◆ Instructions for the task: From the entries below, write out exactly the lines between the line holding "left front paw: (306, 555)" and the line holding "left knee: (684, 658)", inclusive, excluding any pictures.

=== Section Start ===

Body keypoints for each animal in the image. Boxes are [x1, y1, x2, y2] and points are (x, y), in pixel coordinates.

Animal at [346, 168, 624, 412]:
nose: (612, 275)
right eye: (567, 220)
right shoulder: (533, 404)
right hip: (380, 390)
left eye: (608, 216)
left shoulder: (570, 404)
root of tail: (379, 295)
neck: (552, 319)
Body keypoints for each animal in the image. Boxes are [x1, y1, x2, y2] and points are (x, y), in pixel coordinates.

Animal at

=== Section End ===
=== Section Start ===

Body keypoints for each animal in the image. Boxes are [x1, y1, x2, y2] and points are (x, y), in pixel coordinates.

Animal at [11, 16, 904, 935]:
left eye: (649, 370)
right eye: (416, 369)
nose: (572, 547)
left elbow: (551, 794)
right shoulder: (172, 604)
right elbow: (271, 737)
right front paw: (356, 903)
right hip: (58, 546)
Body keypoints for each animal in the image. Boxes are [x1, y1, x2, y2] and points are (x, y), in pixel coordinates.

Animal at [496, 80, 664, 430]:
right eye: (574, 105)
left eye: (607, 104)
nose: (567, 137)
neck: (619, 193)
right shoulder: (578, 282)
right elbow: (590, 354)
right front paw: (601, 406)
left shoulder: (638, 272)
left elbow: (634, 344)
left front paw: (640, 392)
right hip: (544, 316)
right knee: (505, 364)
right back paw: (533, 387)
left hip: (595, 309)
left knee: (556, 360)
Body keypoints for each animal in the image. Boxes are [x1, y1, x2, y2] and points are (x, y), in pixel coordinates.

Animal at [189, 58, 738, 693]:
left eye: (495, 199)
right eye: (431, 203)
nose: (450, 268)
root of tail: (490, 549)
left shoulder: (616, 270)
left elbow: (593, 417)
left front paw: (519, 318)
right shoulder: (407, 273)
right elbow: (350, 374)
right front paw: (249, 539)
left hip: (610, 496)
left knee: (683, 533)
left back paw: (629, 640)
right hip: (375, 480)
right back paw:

=== Section End ===
=== Section Start ===

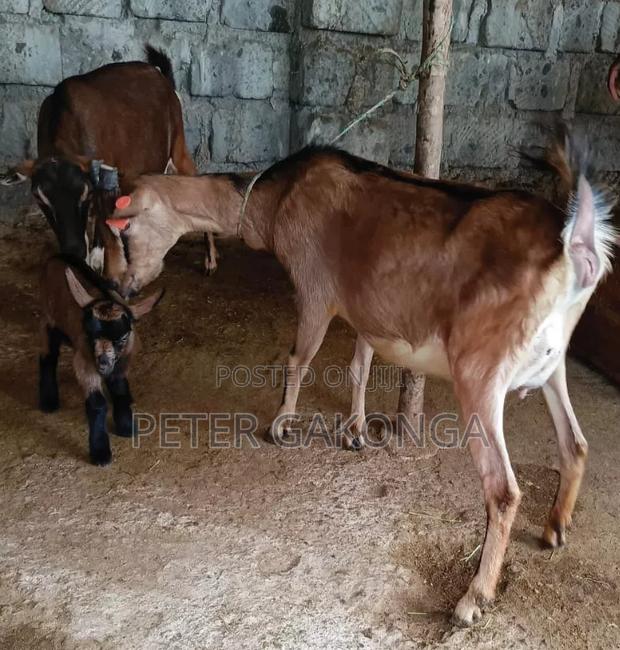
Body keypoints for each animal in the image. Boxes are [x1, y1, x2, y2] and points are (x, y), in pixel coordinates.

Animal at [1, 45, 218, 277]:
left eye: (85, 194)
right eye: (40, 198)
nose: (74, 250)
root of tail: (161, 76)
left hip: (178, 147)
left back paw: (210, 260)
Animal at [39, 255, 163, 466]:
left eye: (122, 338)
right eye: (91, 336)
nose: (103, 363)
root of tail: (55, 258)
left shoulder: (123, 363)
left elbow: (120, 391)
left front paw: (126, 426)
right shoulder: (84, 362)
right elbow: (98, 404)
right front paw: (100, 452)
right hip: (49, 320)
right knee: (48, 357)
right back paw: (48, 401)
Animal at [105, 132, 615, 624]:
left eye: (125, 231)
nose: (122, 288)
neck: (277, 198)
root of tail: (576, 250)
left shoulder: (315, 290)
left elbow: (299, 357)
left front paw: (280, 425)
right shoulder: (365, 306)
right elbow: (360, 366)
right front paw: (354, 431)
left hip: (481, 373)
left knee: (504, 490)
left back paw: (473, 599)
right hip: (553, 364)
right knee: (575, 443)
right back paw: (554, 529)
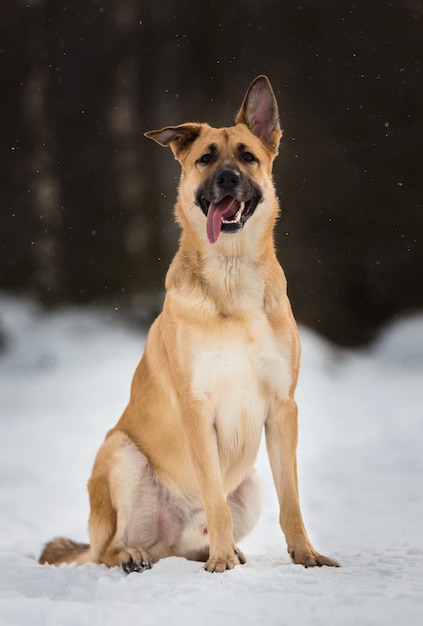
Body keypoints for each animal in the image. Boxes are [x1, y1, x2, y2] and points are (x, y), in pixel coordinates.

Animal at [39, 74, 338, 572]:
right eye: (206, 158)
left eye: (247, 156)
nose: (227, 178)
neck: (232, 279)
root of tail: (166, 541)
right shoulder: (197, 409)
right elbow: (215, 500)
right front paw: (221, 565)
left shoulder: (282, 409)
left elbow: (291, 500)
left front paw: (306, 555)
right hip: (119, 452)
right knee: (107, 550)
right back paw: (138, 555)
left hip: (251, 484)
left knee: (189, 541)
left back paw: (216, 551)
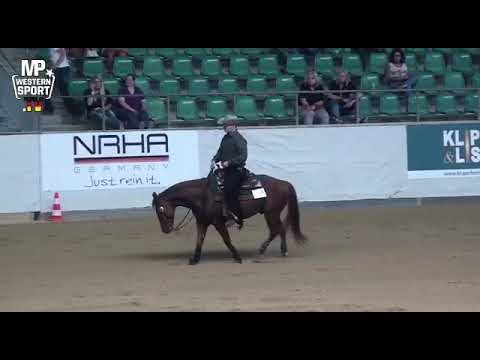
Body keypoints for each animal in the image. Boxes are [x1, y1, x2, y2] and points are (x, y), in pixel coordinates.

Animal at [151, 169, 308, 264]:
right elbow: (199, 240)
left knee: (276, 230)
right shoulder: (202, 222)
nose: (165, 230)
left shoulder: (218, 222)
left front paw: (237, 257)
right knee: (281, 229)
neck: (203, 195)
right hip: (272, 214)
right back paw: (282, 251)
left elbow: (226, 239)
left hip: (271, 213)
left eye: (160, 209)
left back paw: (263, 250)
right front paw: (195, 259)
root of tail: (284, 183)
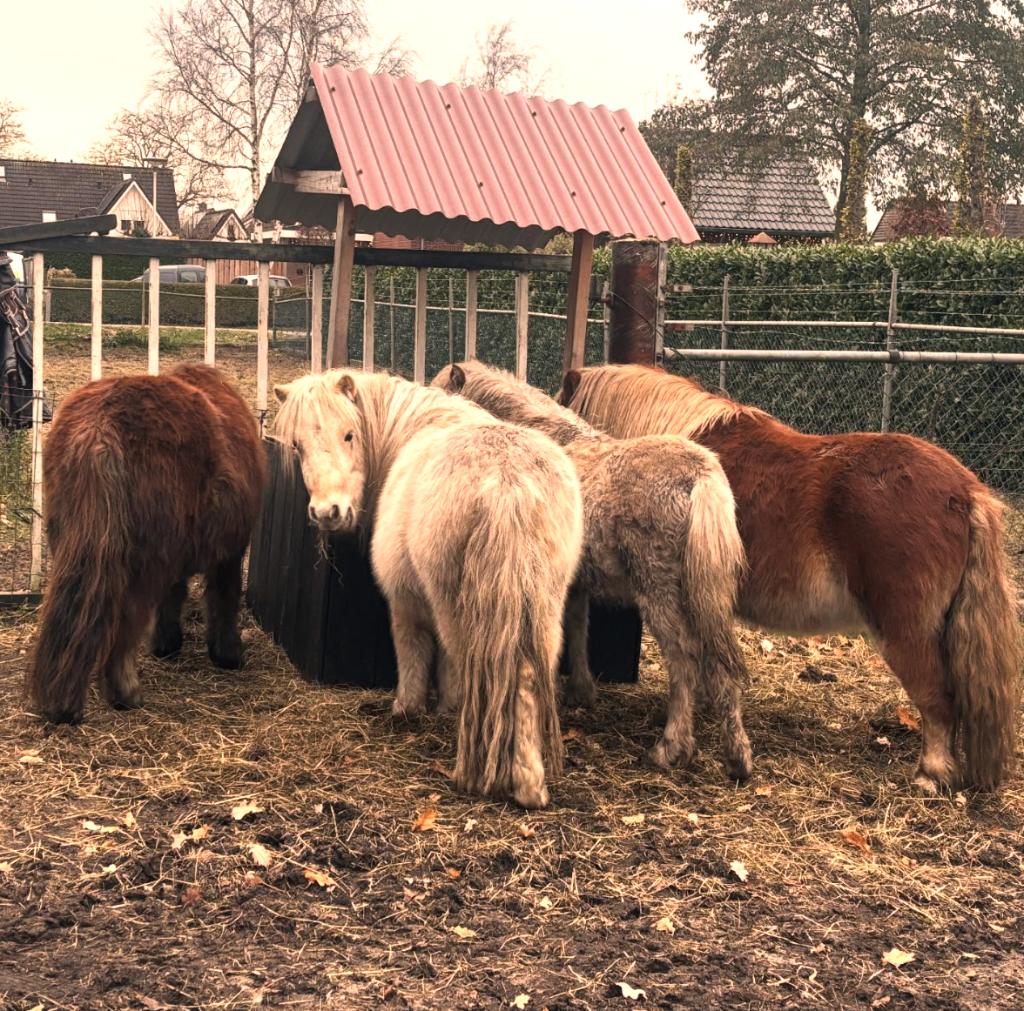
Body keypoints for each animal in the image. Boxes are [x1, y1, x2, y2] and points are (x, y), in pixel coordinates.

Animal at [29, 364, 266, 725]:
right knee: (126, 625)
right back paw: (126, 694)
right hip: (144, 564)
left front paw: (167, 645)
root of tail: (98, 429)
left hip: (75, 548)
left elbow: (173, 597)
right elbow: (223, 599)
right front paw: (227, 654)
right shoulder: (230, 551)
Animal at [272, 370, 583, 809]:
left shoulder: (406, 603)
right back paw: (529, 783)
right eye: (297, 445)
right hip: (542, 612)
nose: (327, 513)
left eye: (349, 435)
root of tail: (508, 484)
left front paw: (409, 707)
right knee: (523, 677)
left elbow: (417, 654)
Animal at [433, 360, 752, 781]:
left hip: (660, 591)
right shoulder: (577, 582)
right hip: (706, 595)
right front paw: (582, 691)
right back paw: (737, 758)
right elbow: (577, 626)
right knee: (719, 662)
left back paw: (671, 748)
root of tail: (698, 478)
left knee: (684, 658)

=== Section End ===

◆ Expected answer:
left front paw: (306, 555)
right hip: (119, 452)
right knee: (107, 550)
right back paw: (138, 555)
left hip: (251, 484)
left knee: (189, 541)
left back paw: (216, 551)
Body keypoints for each animal in the image. Boxes are [x1, y1, x2, y2] and points are (x, y), in pixel coordinates.

Animal at [151, 169, 308, 264]:
right elbow: (199, 240)
left knee: (276, 230)
right shoulder: (202, 222)
nose: (165, 230)
left shoulder: (218, 222)
left front paw: (237, 257)
right knee: (281, 229)
neck: (203, 195)
right hip: (272, 214)
right back paw: (282, 251)
left elbow: (226, 239)
left hip: (271, 213)
left eye: (160, 209)
left back paw: (263, 250)
right front paw: (195, 259)
root of tail: (284, 183)
Body keypoints for each animal in the image. Boxes are [x1, y1, x2, y2] and points are (x, y), in pixel coordinates.

Animal at [29, 364, 266, 725]:
right knee: (126, 625)
right back paw: (126, 694)
right hip: (144, 564)
left front paw: (167, 645)
root of tail: (98, 429)
left hip: (75, 548)
left elbow: (173, 597)
right elbow: (223, 599)
right front paw: (227, 654)
right shoulder: (230, 551)
Animal at [272, 370, 583, 809]:
left shoulder: (406, 603)
right back paw: (529, 783)
right eye: (297, 445)
right hip: (542, 612)
nose: (327, 513)
left eye: (349, 435)
root of tail: (508, 484)
left front paw: (409, 707)
right knee: (523, 677)
left elbow: (417, 654)
Animal at [433, 360, 752, 781]:
left hip: (660, 591)
right shoulder: (577, 582)
right hip: (706, 595)
right front paw: (582, 691)
right back paw: (737, 758)
right elbow: (577, 626)
right knee: (719, 662)
left back paw: (671, 748)
root of tail: (698, 478)
left knee: (684, 658)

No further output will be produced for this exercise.